Treatment of Cannabis Toxicity in Dogs and Cats
Treatment for intoxication varies based on the severity of toxicity. If the patient is ambulatory and able to eat, outpatient supportive care is generally adequate. Care should be taken to minimize stimulation by providing a quiet, dark, and confined area. Patients that are non-ambulatory or inappetant should be hospitalized and receive intravenous fluids to prevent dehydration and aid in excretion. Intravenous lipid emulsion (ILE) can also be used in severe toxicities. Given that cannabis is highly lipid soluble, creating a lipid partition within the bloodstream will prevent absorption of cannabis into the tissues. A bolus of 1.5 ml/kg is administered followed by 15 ml/kg over 1 hour. Intravenous lipid emulsion is relatively inexpensive, safe, has a long shelf-life, and can be used as a treatment for several other intoxications.
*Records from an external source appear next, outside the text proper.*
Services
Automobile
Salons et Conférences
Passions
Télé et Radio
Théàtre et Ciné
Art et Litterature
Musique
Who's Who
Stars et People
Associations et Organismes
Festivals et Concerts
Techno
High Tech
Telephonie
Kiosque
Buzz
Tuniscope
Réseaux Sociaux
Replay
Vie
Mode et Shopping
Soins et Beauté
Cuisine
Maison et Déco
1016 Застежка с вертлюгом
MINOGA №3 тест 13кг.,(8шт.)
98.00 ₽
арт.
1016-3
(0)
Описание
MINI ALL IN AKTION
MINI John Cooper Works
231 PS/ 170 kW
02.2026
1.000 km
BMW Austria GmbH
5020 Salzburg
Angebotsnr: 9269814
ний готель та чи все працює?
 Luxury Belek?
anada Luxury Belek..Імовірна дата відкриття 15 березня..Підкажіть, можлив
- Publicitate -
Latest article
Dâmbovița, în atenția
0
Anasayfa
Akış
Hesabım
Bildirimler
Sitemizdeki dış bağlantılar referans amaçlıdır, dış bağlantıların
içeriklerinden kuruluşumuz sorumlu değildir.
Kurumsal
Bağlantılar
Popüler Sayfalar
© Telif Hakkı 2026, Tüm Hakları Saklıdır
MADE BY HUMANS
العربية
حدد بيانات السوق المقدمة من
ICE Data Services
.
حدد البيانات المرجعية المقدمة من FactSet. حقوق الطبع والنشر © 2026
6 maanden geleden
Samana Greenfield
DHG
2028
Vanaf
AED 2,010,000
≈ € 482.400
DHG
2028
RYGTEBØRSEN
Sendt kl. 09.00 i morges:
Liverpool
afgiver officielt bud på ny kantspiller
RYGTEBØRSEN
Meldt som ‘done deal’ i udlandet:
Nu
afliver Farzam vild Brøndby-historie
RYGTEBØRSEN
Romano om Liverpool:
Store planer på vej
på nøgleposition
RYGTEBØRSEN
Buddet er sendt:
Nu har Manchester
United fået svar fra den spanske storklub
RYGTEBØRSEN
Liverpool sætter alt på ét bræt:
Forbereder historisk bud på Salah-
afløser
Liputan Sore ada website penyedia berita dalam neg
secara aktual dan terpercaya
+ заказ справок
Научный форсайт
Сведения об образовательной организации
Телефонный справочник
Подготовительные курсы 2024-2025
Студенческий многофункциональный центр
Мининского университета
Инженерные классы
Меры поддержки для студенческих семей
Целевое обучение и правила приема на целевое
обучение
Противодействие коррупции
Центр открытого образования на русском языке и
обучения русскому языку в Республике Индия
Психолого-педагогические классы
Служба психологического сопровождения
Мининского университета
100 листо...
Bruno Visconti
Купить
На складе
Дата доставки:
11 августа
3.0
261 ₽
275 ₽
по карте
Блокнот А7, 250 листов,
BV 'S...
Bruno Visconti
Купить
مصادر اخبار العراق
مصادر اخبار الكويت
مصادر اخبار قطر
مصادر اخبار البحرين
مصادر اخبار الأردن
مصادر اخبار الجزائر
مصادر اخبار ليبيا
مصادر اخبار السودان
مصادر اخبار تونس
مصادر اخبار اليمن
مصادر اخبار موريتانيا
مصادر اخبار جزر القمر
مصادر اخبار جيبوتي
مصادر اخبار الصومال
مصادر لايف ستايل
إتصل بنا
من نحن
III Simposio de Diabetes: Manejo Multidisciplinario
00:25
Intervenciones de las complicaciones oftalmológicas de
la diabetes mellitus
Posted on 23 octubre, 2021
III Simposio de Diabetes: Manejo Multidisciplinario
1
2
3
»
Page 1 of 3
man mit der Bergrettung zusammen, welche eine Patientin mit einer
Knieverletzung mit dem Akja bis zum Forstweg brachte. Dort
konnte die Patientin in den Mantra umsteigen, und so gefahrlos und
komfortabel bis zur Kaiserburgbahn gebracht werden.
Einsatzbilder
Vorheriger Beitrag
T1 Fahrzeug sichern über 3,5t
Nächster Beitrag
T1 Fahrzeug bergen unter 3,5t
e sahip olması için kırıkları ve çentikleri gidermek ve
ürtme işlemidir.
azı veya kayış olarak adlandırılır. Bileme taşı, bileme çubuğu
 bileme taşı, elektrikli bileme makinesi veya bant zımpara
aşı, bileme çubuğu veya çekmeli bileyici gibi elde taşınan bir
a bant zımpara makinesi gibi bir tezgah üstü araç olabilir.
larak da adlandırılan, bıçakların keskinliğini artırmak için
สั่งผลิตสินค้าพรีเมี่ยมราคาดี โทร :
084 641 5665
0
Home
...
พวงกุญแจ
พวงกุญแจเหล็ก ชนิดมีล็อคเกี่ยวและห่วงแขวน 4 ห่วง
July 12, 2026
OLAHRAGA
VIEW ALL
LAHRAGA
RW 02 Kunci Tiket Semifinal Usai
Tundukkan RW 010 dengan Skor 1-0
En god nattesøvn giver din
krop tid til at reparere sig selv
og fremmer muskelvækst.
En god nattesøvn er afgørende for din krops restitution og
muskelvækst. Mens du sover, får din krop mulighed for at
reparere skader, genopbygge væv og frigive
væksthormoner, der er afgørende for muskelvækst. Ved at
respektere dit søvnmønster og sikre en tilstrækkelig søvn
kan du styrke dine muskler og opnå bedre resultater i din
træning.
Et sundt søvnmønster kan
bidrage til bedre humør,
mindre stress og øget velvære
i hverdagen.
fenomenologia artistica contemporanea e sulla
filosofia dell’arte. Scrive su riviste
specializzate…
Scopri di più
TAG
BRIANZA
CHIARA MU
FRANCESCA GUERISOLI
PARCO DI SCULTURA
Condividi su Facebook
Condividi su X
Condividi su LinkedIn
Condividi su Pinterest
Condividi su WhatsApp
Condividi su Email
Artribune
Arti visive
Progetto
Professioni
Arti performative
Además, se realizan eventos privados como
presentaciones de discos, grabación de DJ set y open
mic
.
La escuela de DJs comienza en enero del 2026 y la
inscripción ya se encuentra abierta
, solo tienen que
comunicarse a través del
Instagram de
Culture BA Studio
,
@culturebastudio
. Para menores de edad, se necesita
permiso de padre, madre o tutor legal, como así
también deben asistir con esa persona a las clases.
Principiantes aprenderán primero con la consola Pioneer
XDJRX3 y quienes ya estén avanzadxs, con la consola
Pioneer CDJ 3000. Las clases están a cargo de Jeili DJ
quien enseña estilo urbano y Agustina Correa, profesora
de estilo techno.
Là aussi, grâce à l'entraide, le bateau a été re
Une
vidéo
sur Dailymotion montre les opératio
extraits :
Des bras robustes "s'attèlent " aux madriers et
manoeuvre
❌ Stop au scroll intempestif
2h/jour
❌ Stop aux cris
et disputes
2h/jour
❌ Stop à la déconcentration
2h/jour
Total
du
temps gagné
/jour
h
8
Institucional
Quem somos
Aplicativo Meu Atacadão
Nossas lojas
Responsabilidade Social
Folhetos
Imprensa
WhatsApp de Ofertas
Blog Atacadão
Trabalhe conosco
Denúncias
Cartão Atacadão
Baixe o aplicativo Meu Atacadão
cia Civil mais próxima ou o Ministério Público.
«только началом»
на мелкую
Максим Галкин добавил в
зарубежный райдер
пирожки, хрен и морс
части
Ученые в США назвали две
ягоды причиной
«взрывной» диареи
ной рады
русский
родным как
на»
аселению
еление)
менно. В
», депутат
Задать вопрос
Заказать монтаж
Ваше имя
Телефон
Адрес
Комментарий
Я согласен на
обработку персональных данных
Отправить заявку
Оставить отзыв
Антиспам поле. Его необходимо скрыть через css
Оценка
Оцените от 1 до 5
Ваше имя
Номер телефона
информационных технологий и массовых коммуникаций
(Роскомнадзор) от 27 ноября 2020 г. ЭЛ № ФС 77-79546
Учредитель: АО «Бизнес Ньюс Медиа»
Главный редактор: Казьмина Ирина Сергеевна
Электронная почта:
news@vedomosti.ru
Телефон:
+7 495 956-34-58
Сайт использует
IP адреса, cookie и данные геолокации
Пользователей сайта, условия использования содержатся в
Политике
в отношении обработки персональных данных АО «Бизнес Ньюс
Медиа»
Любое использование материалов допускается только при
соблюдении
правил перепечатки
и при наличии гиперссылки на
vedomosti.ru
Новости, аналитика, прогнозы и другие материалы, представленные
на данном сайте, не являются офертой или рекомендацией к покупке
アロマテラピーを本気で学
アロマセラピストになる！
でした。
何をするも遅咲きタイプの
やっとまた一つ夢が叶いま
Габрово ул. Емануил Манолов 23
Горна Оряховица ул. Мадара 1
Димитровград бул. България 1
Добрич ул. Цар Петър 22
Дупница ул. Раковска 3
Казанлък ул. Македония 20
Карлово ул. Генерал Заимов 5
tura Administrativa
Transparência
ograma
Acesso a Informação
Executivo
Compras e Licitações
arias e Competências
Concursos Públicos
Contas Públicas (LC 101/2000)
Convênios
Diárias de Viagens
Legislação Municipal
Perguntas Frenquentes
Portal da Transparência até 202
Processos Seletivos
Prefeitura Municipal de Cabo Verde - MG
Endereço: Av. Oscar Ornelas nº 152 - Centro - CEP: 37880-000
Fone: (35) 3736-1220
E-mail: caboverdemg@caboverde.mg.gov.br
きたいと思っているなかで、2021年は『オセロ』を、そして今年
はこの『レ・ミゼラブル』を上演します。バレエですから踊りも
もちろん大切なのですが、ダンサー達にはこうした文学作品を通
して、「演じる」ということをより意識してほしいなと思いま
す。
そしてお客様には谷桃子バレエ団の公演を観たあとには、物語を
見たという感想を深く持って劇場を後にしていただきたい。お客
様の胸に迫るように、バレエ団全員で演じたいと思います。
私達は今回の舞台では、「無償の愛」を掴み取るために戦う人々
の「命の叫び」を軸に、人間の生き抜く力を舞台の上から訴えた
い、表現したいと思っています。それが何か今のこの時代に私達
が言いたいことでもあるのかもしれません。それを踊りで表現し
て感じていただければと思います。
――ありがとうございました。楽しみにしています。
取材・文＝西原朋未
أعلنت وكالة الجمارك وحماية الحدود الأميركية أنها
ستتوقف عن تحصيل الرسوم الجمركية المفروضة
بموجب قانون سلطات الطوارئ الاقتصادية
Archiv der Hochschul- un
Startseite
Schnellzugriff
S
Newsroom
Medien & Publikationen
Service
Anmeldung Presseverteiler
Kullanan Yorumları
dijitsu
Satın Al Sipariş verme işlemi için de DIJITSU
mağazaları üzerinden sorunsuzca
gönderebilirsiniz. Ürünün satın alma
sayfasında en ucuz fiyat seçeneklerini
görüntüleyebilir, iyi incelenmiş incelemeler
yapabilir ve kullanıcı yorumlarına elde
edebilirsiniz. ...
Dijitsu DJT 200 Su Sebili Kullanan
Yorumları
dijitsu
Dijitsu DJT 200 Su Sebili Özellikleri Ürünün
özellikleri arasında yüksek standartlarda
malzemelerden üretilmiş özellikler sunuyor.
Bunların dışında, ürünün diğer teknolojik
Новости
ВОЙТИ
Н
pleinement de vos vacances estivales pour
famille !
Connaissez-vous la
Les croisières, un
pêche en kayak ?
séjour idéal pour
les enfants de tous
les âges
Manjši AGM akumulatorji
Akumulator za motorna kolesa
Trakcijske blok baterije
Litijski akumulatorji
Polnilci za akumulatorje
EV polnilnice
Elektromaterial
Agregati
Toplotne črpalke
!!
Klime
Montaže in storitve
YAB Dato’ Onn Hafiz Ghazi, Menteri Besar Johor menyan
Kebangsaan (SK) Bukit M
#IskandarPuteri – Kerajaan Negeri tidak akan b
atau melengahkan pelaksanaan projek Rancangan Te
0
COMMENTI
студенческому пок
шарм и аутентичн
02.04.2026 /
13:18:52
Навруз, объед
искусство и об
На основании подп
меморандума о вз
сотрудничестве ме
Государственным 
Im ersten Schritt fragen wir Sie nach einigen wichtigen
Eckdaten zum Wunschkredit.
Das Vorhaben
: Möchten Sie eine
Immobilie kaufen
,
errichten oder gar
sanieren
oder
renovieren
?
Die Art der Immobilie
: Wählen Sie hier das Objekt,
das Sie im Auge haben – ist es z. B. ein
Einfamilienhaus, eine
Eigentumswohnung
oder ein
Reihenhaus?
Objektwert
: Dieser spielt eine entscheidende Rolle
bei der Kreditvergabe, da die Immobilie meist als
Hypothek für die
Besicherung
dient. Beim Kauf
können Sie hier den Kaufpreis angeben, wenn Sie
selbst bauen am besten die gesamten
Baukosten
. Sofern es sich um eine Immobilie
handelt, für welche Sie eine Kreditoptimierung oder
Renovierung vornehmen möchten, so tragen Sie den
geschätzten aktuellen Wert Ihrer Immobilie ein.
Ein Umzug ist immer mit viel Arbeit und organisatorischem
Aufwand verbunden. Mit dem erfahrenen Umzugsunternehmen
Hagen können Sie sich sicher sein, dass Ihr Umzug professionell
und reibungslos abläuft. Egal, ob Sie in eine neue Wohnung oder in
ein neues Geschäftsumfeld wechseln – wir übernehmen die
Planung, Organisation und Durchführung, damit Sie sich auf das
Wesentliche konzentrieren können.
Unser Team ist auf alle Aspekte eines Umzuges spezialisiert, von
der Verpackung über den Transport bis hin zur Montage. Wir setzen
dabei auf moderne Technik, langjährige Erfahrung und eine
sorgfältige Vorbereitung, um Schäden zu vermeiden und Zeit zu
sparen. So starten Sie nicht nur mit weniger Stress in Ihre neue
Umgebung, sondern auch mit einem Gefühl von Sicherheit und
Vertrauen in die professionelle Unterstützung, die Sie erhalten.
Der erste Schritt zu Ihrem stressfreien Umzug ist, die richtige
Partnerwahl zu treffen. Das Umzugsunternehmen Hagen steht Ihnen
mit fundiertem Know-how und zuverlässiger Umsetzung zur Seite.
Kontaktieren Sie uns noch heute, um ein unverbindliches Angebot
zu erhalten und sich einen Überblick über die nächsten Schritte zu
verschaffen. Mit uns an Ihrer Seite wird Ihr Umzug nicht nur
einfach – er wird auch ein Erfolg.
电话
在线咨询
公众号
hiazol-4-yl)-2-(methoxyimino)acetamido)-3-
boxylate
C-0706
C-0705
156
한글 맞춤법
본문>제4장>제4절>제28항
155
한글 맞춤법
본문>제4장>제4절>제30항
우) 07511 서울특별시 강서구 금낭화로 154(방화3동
Decontamination is rarely of value for cannabis intoxication. Once patients are symptomatic, induction of emesis is not advised due to the risk of aspiration. Cannabis also has anti-emetic properties that take effect within 30 minutes of ingestion; after this time, induction of emesis is rarely successful. Activated charcoal can be used to bind to THC, however, due to the risk of aspiration in affected animals, it is rarely used.
Prognosis Associated with Cannabis Toxicity in Dogs and Cats
The prognosis for cannabis intoxication in dogs and cats is generally good, with the vast majority of patients surviving. No permanent neurologic deficits have been reported following intoxication. However, due to the high concentration of THC within “edibles” and the palatable nature of these products, ingestion is associated with a worse prognosis. Severe intoxications can require prolonged hospitalization and aggressive supportive care. Meanwhile, the need for mechanical ventilation due to respiratory depression has been reported, though is rare.